11/05/2021, 12:07 AM
Unless you're using
.connect
osqueryi is a separate process and will spawn its own extensions.
12:07 AM
Sounds like the extension is dying (or being killed). You could use the process table to examine it
h

HarlanF

11/05/2021, 1:41 AM
@seph, isn't there some sort of oversight on the extension process from osqueryd? Presuming there's still a process alive for the extension, is there anything I could/should look for in
ps auxww
output for it?
s

seph

11/05/2021, 3:42 AM
extensions run as their own process. You should be able to see them in the ps output.
3:43 AM
Is it alive? Is the memory utilization okay? I don’t have any idea about your extension, so this is first principles…
3:44 AM
I don’t offhand remember how osquery handles poorly performing extensions. Crashing is likely different than hanging.
Mike Myers

Mike Myers

11/05/2021, 6:04 AM
if this is Windows, we just recently fixed a problem with extension loading https://github.com/osquery/osquery/issues/7324
h

HarlanF

11/05/2021, 3:25 PM
It's Linux, but will comb through some ones that are erring today, through the process table, and will see if I can distinguish bad from good using that. Thanks, both.
9:58 PM
@seph, I think we're experiencing a bug without how osquery recovers from watchdog errors when there are multiple extensions.
10:25 PM
I think we're experiencing a bug in extensions-handling that's brought on by a watchdog action. Again, we have three extensions we've developed, each being a python-based extension through Swift.
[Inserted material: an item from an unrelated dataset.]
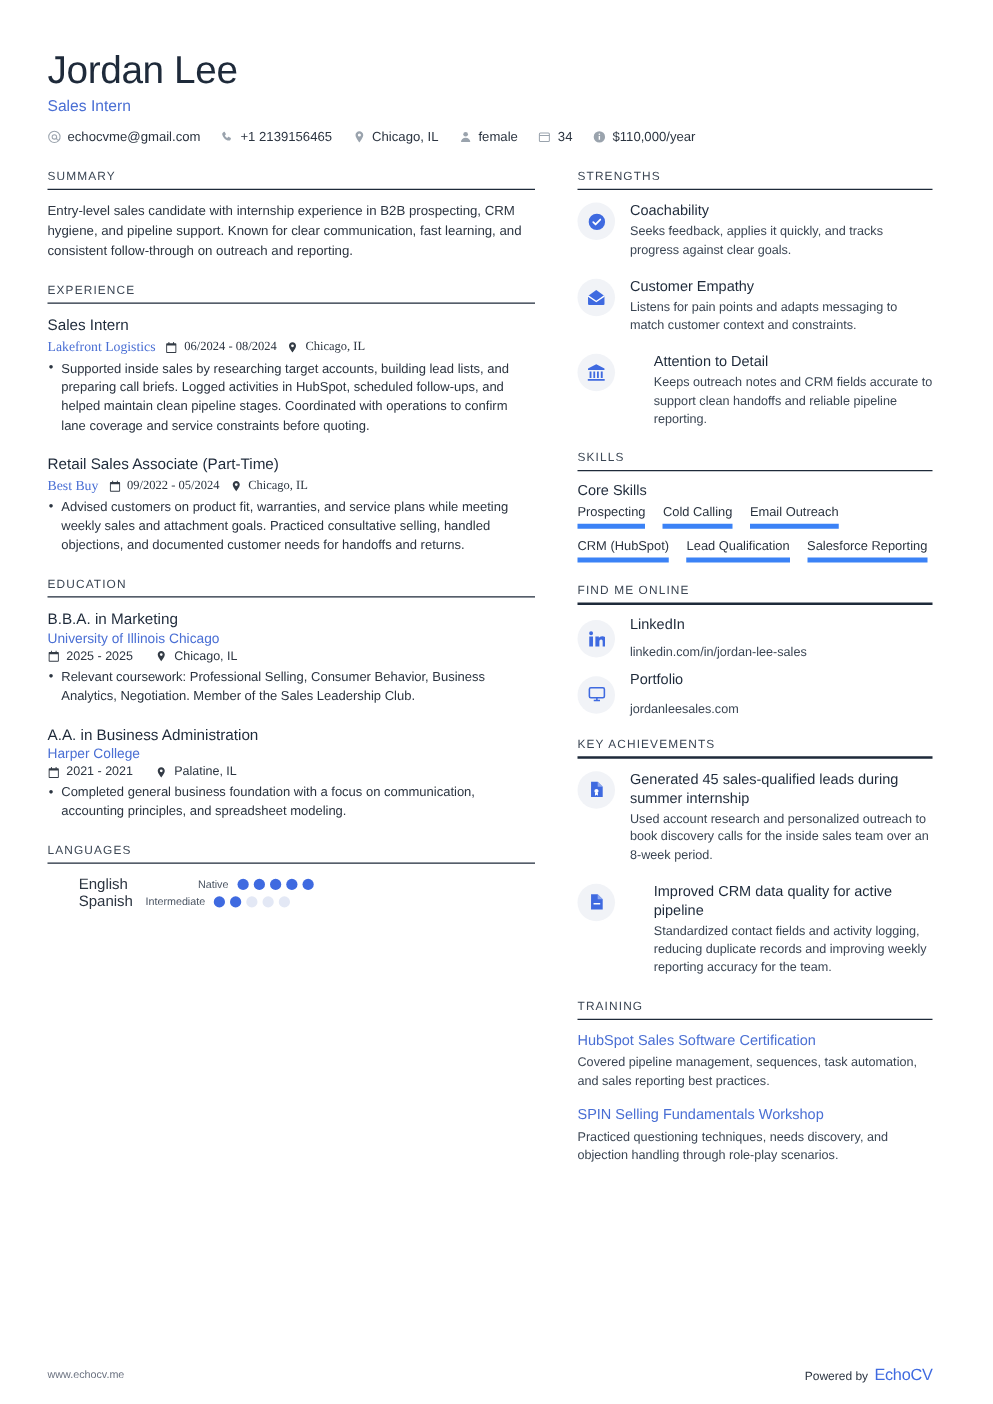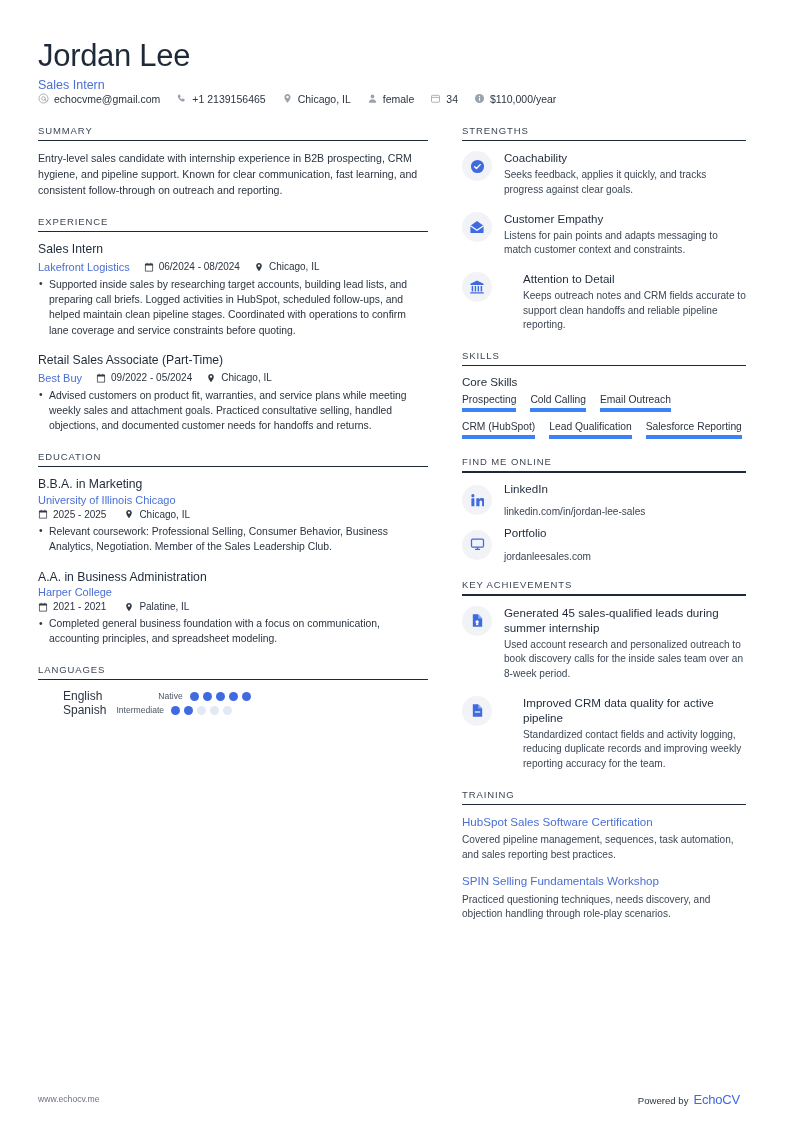"echocvme@gmail.com" .contact-row { margin-top: 1px -> 12px }
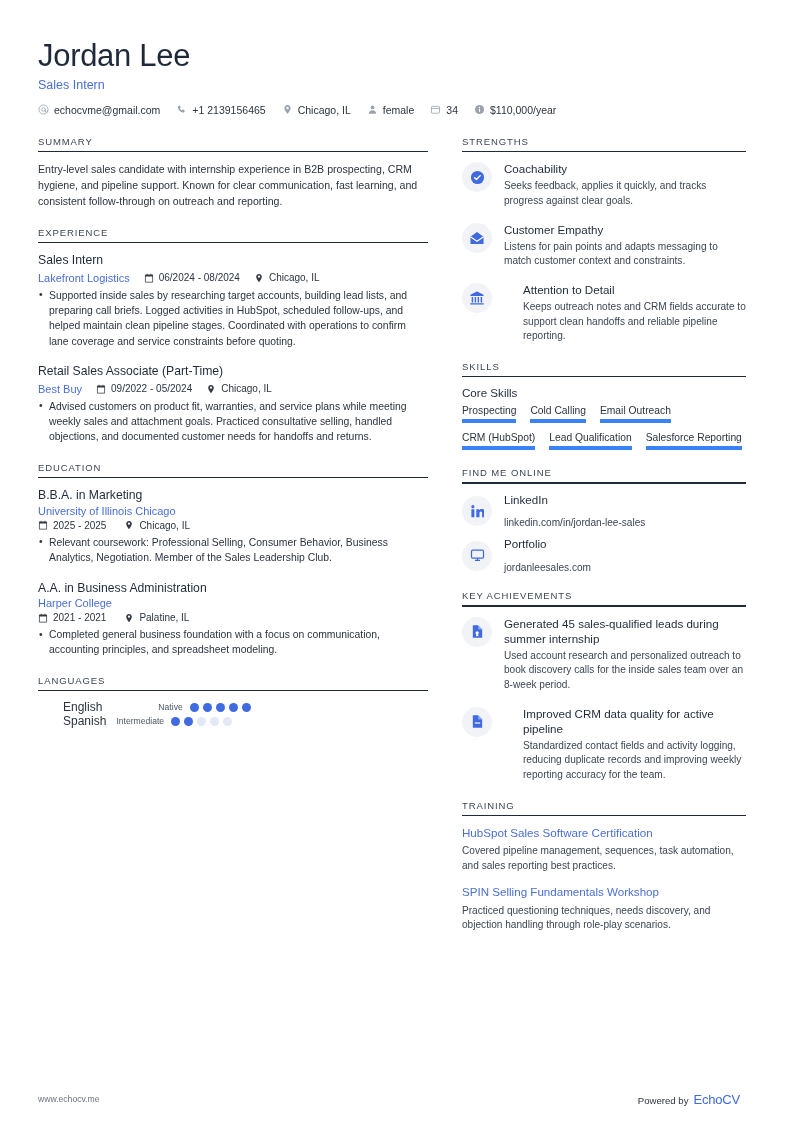"Lakefront Logistics" .entry-meta { font-family: none -> Liberation Serif, serif; gap: 0 14px -> 0 8px }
ORDERED CHRONOLOGICALLY:
/opt/osquery/bin/osqueryd --flagfile /etc/osquery/osquery.flags --config_path /etc/osquery/osquery.conf
 \_ /opt/osquery/bin/osqueryd
 \_ .../bin/python3.8 /usr/lib/osquery/extension1.ext --socket /var/osquery/osquery.em --timeout 3 --interval 3
 \_ .../bin/python3.8 /usr/lib/osquery/extension2.ext --socket /var/osquery/osquery.em --timeout 3 --interval 3
 \_ .../bin/python3.8 /usr/lib/osquery/extension3.ext --socket /var/osquery/osquery.em --timeout 3 --interval 3
This how the processes look when freshly started (to 'ps auxwf'), when all the extensions are performant. When some query (not an extension) hits a watchdog in our environment, the child process (line 2 above) must die and get restarted. In our setup, it's not restarting all the extension processes, and ends up looking like this: ORDERED CHRONOLOGICALLY:
/opt/osquery/bin/osqueryd --flagfile /etc/osquery/osquery.flags --config_path /etc/osquery/osquery.conf
 \_ .../bin/python3.8 /usr/lib/osquery/extension1.ext --socket /var/osquery/osquery.em --timeout 3 --interval 3
 \_ .../bin/python3.8 /usr/lib/osquery/extension2.ext --socket /var/osquery/osquery.em --timeout 3 --interval 3
 \_ /opt/osquery/bin/osqueryd
 \_ .../bin/python3.8 /usr/lib/osquery/extension3.ext --socket /var/osquery/osquery.em --timeout 3 --interval 3
At this point, extension 3 works and start time matches the child daemon above it, but extensions 1 & 2 still have timing from the parent process above them. So in a watchdog situation, it'd appear something's hasn't managed to iterate through the extensions and restart them all. If I look up the pid of the erring extensions immediately above, and kill one of them, something restarts it immediately, and it resumes working.
12:47 AM
Ah, we're running Thrift 0.13.0, and we're going to try on a box upgrading to Thrift 0.15.0; we'll know Monday I suppose
Mike Myers

Mike Myers

11/06/2021, 1:04 AM
We're working on updating Thrift within osquery too. https://github.com/osquery/osquery/pull/7330/commits/ad4a128fb0eaaf811f80e2ee6a6243454da0ec2d Maybe you can build osquery from this branch to test if it resolves the issue you're seeing?
1:04 AM
Or one of us can provide a test build from that branch.